His relief that she was fine was short lived, though. Her 'eye' burning with the radiance of a sun and sending all of the collected energy back at him, multiplied several times by her own unique ability.
He was falling and there was no time to correct his position. Eve raised her arms in a wheel and returned all of it. A collected mass of compressed mana greater than any spell he'd ever felt, lancing through the sky in a dense beam of energy straight towards his face. All of his waste and backwash taken advantage of and redirected with an efficiency beyond man. Wondering again whether or not his body could regenerate from nothing if even his bones were made dust.
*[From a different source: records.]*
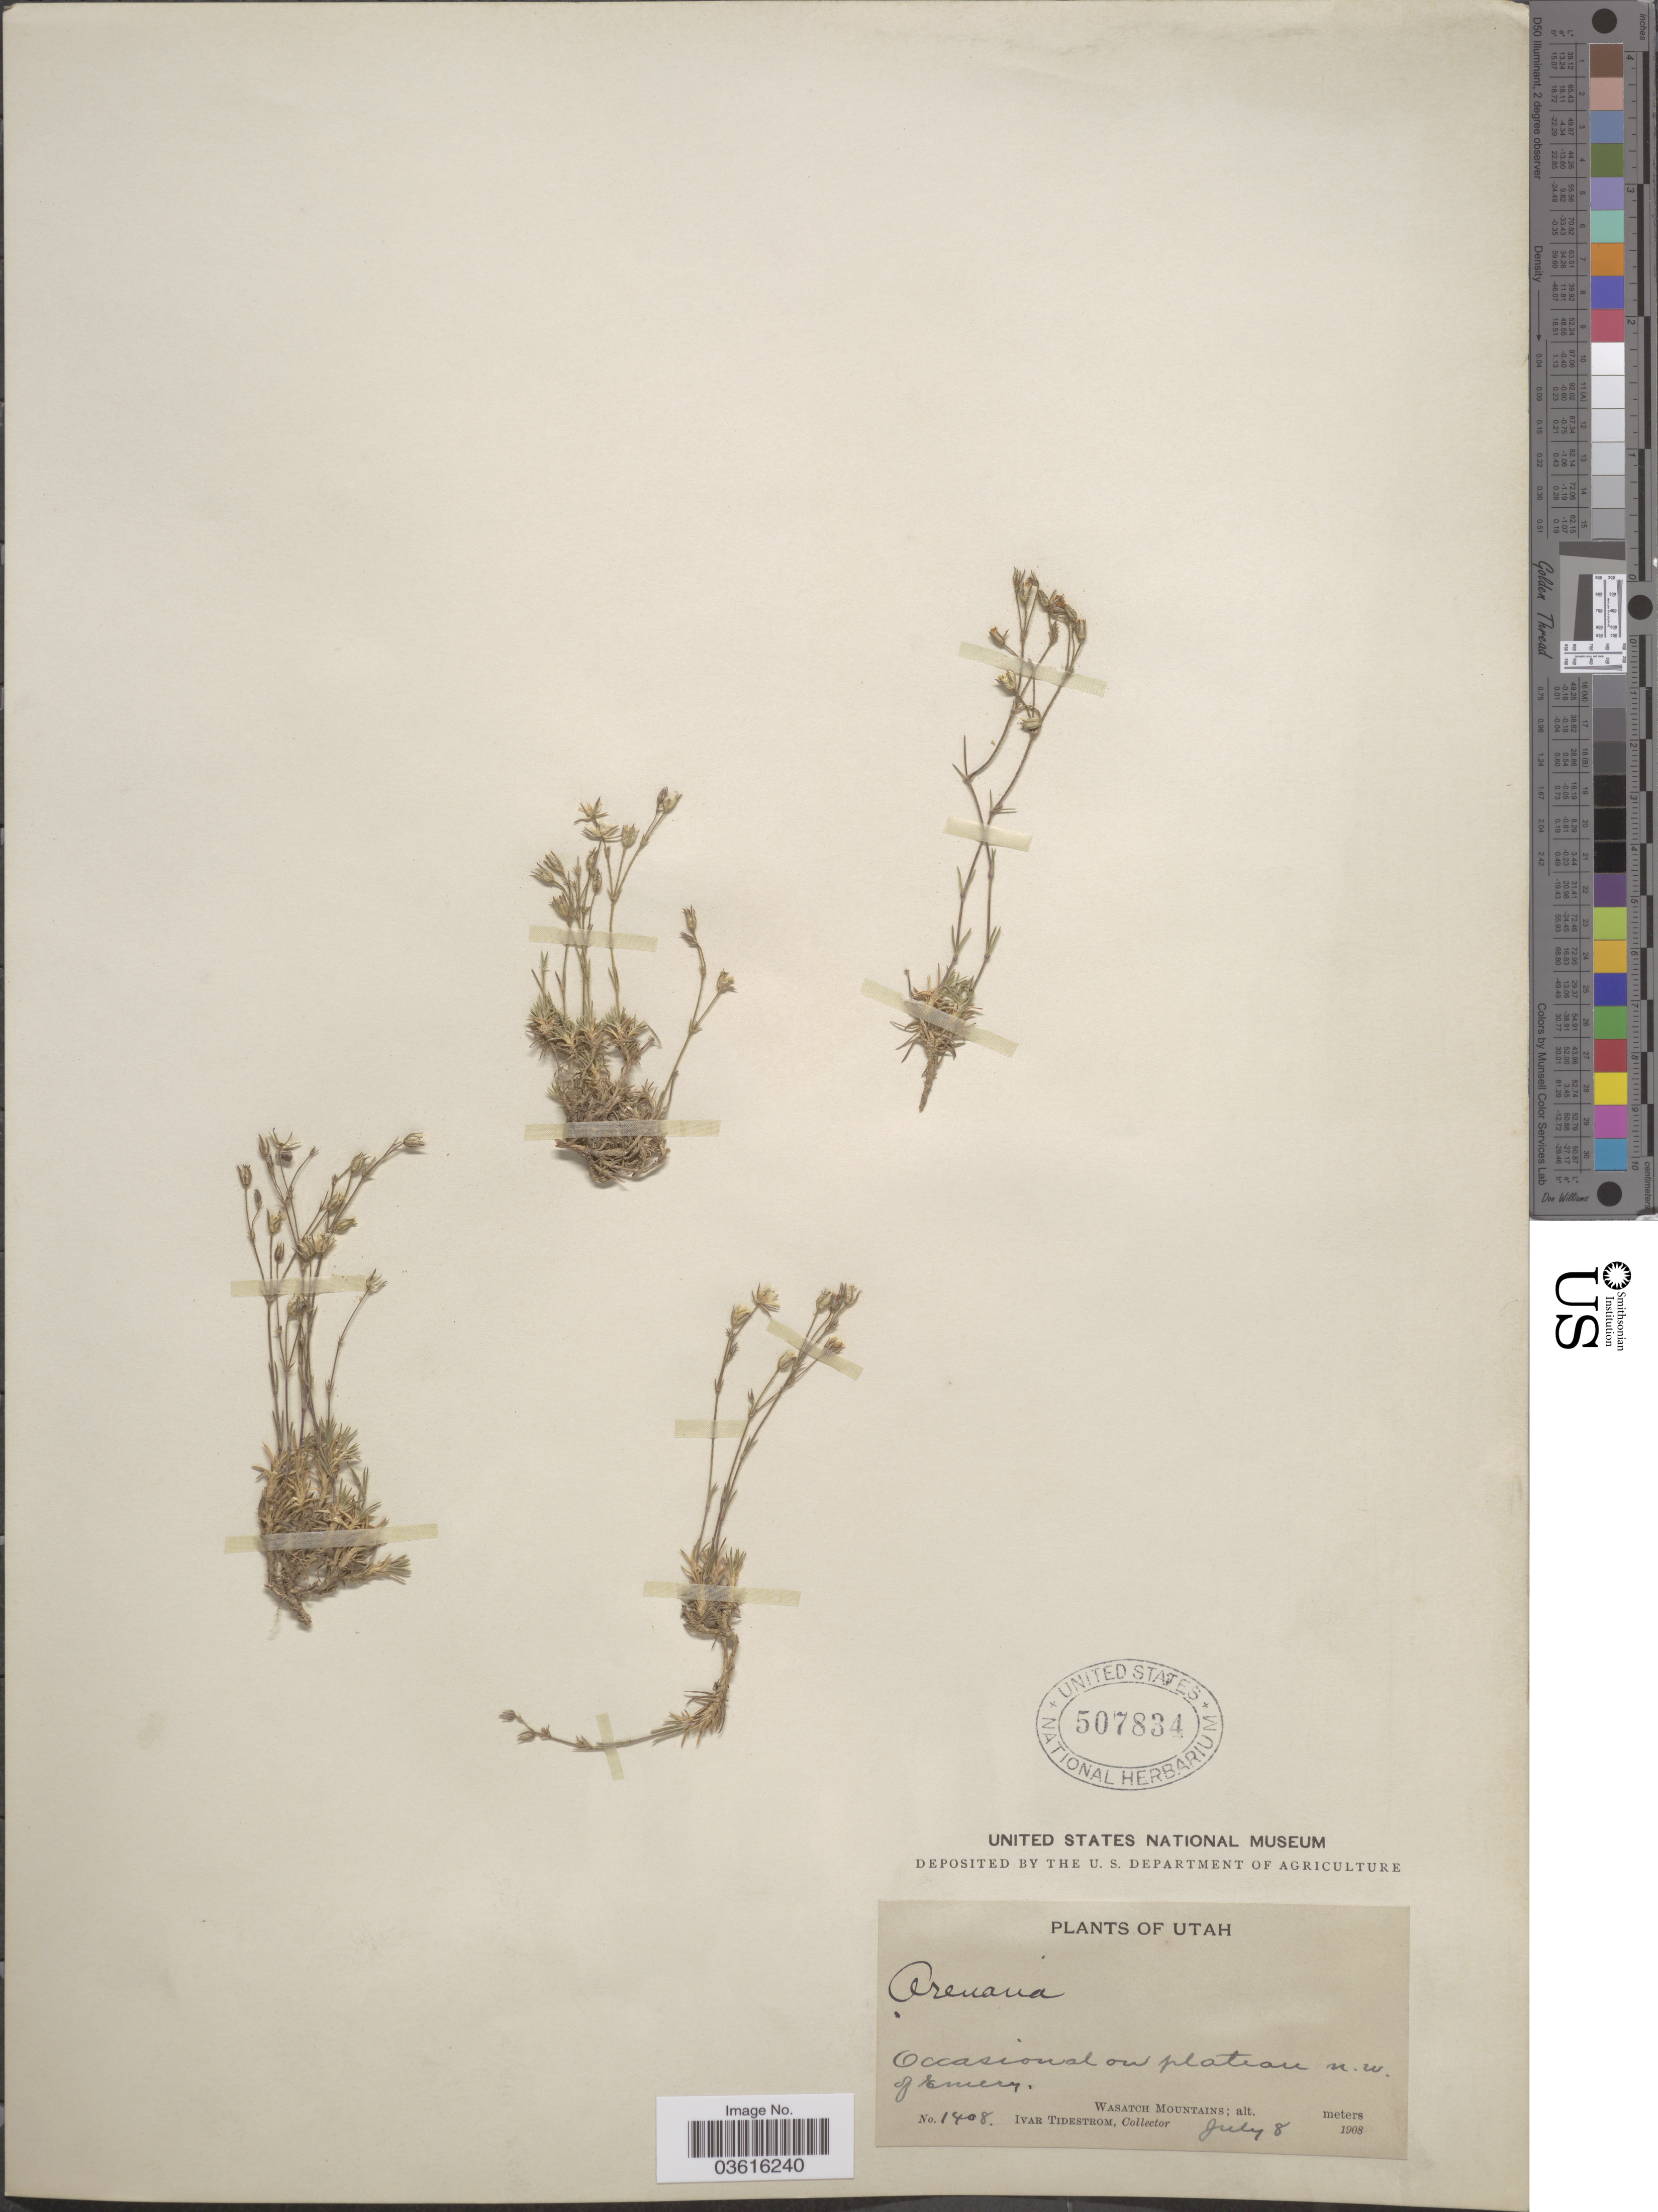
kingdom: Plantae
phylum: Tracheophyta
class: Magnoliopsida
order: Caryophyllales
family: Caryophyllaceae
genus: Minuartia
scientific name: Minuartia nuttallii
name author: (Pax) Briq.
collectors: I. F. Tidestrom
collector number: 1408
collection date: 1908-07-08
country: United States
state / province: Utah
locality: Occasional on plateau n. w. of Emery. Wasatch Mountains.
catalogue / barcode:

Waiting patiently for the lance to strike him, he knew there was no time to move, it all happened so fast. A perfect counter similar to what Lucian was capable of but so very different. He knew she was growing stronger through punishment, but this was a bit much. Lucian simply returned damage, multiplied by his own strength. A factor of 1 to 8 makes 9, additive with the factor present in him reflected back. It made sense, a saint was strong and an equal exchange of force was something supported by basic math, but what Eve had done had no such regulation to it.
She'd taken more from him than he'd given, and 'created' energy of her own, not manifesting it.
Multiplicative. Insane and impossible.
It wasn't that she was stronger than Lucian, not even close, even an alfen was no match for a saint. Saints were the slayers of leviathans, with force that could exterminate cities. Despite that, she managed to multiply the energy by at least a factor of eight times. Improbable because Eve was by no means eight times stronger than Tyr. They were roughly matched in terms of the energies that lay within them that would facilitate this kind of emission. Waiting for the end, for oblivion, and he smiled at the face of the void as it howled at him, inching closer as time seemed to still.
An old friend, she'd taken of him and that lance seemed to be made of everything that comprised his truest self.